Exercise directions: Say how many lines in the data hold "احسب". Nothing else belongs in the answer.

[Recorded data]
# # # #
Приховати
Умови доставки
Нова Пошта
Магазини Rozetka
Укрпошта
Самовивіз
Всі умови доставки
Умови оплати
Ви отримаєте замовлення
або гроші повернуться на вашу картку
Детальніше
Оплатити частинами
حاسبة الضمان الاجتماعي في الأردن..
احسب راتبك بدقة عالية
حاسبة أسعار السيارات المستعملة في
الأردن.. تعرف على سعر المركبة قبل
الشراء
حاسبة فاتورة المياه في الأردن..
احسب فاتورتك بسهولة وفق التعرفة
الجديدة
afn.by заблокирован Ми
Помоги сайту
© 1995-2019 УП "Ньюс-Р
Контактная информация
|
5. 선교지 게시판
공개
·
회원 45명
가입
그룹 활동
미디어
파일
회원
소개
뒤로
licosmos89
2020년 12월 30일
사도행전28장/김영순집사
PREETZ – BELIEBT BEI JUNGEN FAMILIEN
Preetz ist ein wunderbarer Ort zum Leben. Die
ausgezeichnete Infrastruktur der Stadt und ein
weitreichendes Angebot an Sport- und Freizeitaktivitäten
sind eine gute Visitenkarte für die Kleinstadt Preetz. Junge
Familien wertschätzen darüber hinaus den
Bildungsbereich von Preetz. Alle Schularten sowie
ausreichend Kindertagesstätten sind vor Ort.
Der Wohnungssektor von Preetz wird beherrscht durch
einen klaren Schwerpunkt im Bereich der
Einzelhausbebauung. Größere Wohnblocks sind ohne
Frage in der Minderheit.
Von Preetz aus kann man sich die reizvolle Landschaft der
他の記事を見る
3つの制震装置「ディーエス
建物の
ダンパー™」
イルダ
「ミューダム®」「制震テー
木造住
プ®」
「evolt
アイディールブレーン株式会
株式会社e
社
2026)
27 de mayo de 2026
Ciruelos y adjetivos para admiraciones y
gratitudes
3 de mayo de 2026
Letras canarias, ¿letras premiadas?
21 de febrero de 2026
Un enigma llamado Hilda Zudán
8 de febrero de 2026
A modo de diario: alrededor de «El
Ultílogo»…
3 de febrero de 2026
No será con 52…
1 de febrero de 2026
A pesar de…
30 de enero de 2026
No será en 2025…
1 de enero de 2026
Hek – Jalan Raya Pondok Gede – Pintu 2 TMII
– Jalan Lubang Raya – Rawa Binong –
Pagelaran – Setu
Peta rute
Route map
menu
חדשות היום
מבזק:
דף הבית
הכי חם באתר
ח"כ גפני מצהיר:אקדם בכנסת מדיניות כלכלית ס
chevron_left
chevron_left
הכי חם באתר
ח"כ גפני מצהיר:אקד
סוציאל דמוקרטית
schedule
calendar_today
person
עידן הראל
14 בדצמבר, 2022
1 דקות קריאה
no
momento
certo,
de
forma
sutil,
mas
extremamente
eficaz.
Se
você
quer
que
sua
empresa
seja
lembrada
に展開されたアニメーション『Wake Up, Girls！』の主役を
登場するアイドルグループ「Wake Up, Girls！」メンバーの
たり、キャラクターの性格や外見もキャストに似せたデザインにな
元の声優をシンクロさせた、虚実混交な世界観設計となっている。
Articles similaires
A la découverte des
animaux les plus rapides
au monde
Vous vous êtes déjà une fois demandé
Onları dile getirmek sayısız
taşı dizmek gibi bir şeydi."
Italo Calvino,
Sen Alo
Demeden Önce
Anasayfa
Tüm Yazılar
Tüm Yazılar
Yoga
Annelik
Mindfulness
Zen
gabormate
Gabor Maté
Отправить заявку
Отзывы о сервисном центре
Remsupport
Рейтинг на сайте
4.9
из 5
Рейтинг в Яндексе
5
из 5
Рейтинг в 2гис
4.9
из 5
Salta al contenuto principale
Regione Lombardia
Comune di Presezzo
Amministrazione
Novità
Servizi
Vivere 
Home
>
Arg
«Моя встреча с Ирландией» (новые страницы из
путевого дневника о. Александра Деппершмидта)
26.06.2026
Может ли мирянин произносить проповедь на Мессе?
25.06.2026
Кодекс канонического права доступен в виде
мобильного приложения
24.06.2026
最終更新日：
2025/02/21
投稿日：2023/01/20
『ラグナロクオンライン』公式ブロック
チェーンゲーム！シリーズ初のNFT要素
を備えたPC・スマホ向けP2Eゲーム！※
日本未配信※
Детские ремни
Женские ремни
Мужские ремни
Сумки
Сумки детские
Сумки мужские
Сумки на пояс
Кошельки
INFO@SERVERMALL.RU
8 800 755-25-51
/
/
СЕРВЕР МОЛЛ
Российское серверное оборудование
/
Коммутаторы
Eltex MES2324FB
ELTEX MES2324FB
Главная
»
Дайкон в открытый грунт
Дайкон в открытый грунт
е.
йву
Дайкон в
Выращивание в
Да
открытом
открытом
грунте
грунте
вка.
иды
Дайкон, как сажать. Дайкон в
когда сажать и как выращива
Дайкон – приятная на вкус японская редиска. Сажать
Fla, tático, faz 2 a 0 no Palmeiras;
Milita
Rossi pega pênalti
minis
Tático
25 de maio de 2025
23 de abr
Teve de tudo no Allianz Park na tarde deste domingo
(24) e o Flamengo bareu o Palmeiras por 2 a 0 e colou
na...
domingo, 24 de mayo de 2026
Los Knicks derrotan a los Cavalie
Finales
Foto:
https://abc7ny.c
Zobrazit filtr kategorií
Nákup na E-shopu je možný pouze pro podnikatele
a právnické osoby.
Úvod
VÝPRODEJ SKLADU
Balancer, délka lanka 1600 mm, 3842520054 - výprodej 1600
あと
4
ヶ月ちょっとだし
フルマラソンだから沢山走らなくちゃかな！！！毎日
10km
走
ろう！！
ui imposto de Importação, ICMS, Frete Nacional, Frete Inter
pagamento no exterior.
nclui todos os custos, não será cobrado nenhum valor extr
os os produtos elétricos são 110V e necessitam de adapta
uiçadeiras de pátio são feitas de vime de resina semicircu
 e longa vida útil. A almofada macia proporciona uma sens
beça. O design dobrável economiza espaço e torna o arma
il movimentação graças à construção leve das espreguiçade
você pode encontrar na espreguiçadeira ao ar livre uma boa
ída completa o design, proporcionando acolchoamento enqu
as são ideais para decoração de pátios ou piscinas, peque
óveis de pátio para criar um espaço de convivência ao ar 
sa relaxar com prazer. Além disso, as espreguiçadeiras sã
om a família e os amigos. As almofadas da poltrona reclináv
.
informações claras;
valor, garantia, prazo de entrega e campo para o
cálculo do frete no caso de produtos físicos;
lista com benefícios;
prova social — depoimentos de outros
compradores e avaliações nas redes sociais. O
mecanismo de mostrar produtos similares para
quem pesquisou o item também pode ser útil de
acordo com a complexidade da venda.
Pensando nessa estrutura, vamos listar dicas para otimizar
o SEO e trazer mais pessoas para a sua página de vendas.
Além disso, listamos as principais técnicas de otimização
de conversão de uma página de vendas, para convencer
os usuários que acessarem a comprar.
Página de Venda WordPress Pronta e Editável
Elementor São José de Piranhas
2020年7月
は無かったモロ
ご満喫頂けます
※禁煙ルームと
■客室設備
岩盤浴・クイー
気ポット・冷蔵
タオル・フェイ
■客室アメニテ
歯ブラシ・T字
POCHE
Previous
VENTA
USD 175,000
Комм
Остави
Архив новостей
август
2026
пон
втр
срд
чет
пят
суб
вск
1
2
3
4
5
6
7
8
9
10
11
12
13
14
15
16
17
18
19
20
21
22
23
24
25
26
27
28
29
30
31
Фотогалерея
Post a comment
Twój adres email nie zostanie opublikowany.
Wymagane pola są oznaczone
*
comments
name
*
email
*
# # # #
Solution: 2